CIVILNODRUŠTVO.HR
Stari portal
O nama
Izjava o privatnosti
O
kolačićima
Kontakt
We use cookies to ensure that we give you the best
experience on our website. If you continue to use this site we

__________

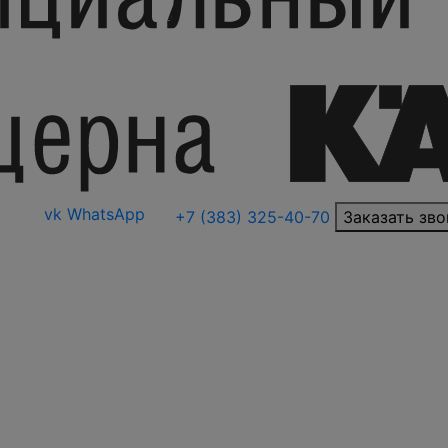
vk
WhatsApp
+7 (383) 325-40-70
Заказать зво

__________

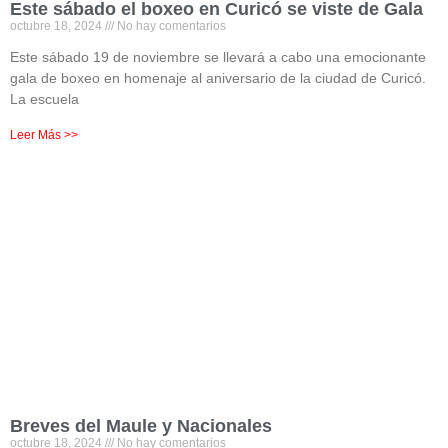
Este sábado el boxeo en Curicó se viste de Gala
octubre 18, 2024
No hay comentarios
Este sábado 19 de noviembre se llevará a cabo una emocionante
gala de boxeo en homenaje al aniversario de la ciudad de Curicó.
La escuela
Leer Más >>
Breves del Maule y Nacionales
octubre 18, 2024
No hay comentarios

__________

■ Your goal ■
How many lines in the data above contain the word "sábado"? Reply with the number only.

■ Output for this task ■
2